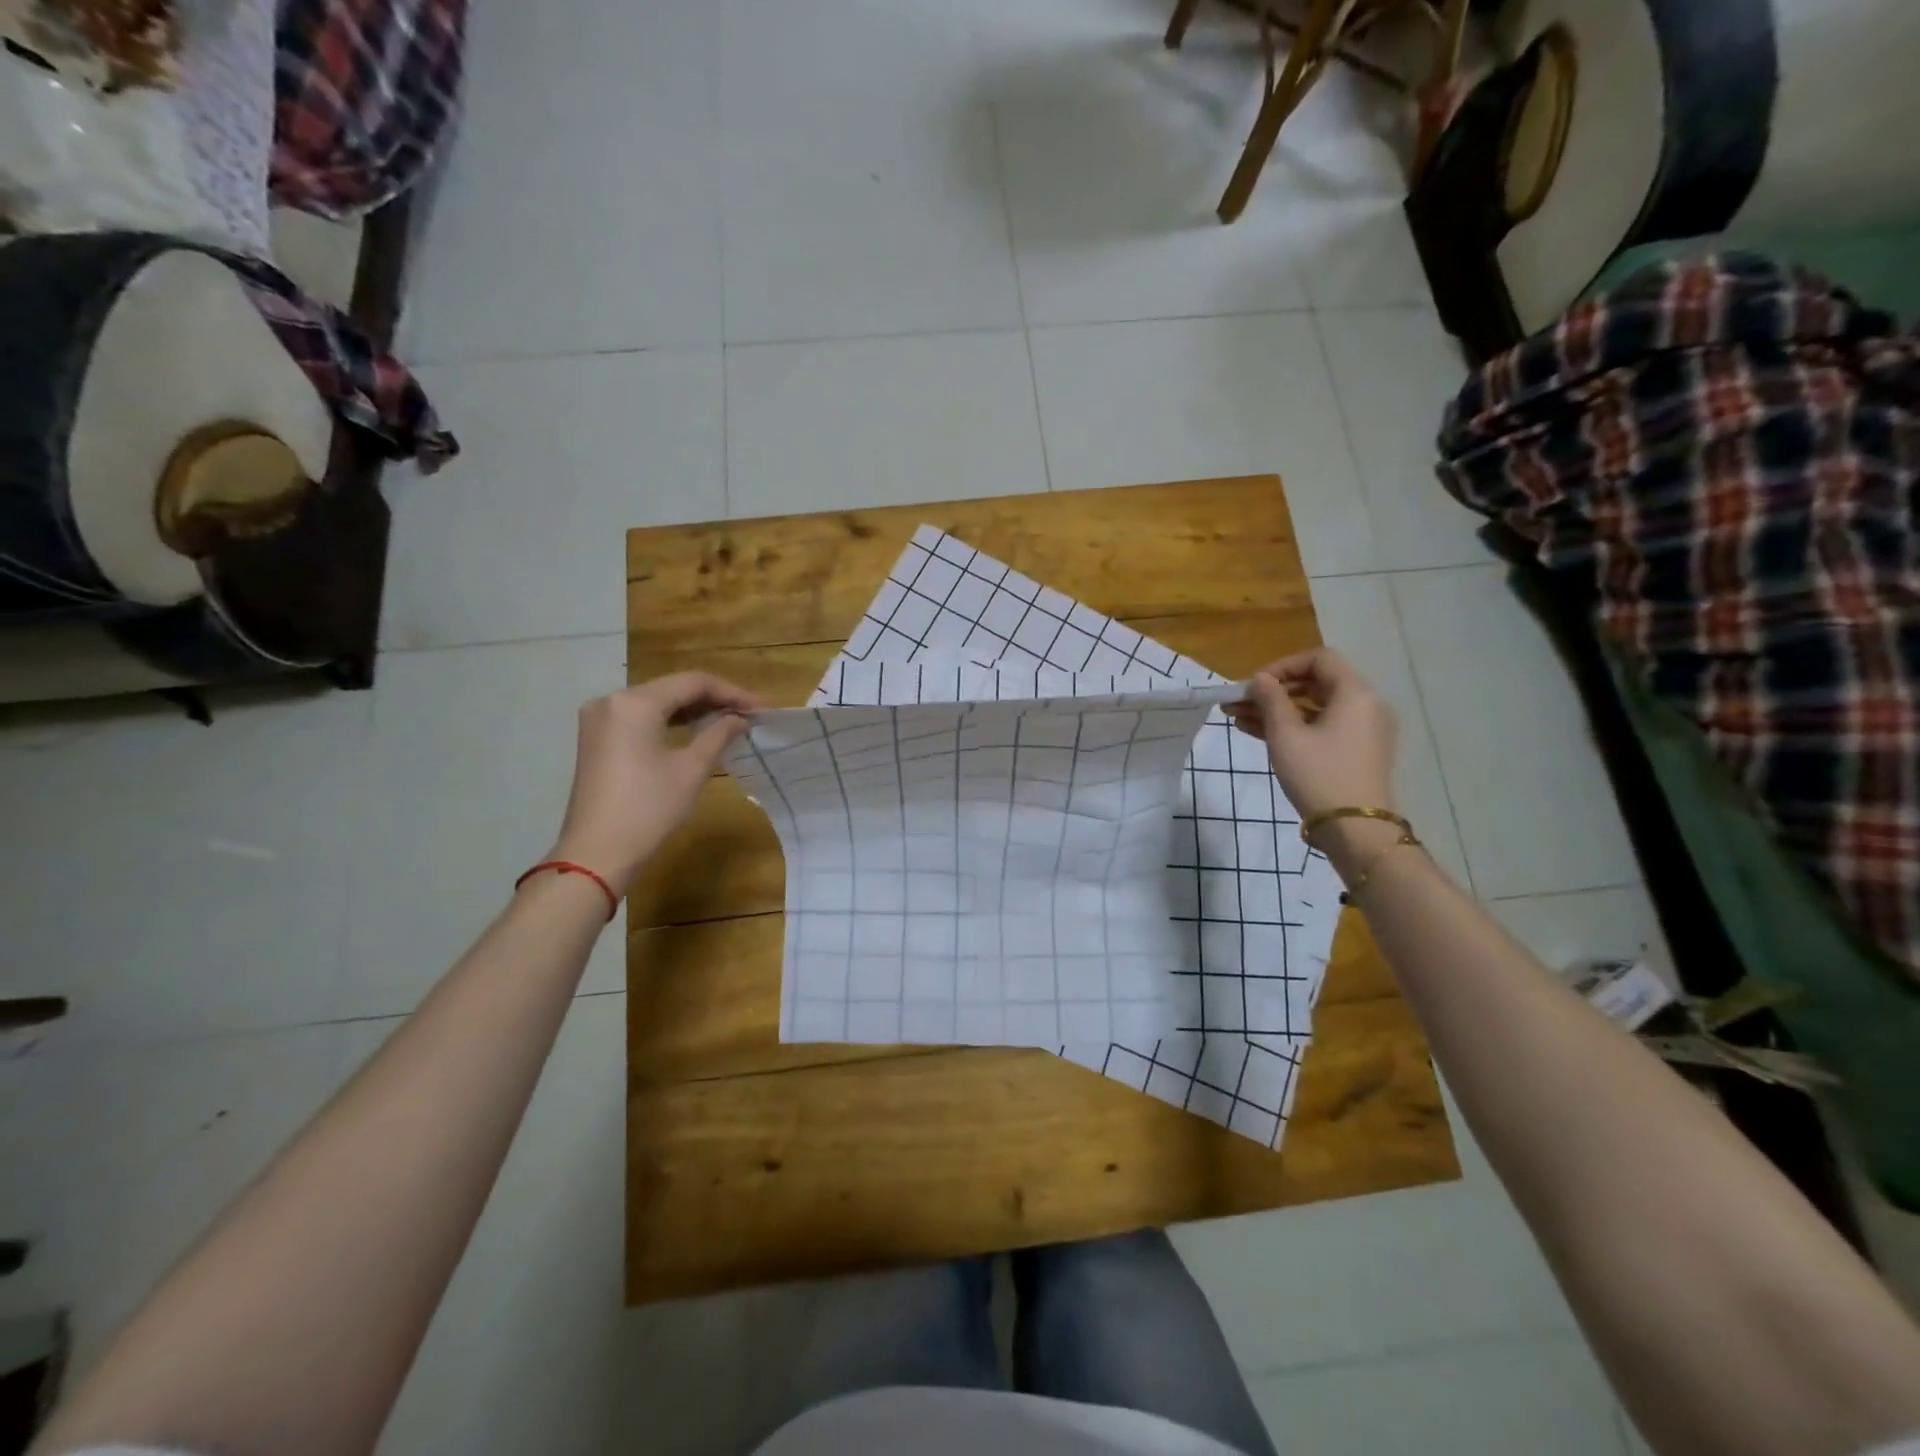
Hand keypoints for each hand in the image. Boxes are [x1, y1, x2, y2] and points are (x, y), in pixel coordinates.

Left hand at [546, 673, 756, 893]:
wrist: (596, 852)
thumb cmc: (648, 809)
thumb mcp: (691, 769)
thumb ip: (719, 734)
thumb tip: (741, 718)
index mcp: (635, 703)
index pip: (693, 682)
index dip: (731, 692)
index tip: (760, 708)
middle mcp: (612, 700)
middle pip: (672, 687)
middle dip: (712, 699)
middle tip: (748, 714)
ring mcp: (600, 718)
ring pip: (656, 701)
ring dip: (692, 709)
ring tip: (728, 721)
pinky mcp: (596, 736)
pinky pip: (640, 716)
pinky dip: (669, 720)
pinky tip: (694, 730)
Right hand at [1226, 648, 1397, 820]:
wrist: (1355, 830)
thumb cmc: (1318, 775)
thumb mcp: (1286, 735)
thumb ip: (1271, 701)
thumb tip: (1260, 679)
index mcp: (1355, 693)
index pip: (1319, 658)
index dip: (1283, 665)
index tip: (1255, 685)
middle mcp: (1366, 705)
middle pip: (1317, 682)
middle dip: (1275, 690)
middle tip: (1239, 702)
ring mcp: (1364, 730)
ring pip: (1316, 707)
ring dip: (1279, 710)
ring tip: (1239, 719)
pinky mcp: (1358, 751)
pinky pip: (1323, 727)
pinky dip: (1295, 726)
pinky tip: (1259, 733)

_TASK GOAL_
Omit the pictures, then repeat exactly each line from the beginning of the listing through the line with "middle dip: (1275, 690)".

_EXERCISE ANSWER_
Hand keypoints for each hand in the image. Boxes are [x1, y1, x2, y2] and points are (x, y), in pixel coordinates.

Left hand at [546, 673, 756, 893]:
wrist: (596, 852)
thumb cmc: (648, 809)
thumb mcp: (691, 769)
thumb ip: (719, 734)
thumb tip: (741, 718)
index mcp: (635, 703)
index pip: (693, 682)
index dip: (731, 692)
index tip: (760, 708)
middle mcp: (612, 700)
middle pip: (672, 687)
middle dip: (712, 699)
middle tip: (748, 714)
ring mcp: (600, 718)
ring pip: (656, 701)
ring dip: (692, 709)
ring tip: (728, 721)
pinky mcp: (596, 736)
pinky pip: (640, 716)
pinky dip: (669, 720)
pinky tip: (694, 730)
Right hand at [1226, 648, 1397, 820]:
wrist: (1355, 830)
thumb cmc: (1318, 775)
thumb mcp: (1286, 735)
thumb ip: (1271, 701)
thumb tip: (1260, 679)
index mcp: (1355, 693)
index pip: (1319, 658)
index dip: (1283, 665)
index tip: (1255, 685)
middle mcp: (1366, 705)
middle pip: (1317, 682)
middle dip: (1275, 690)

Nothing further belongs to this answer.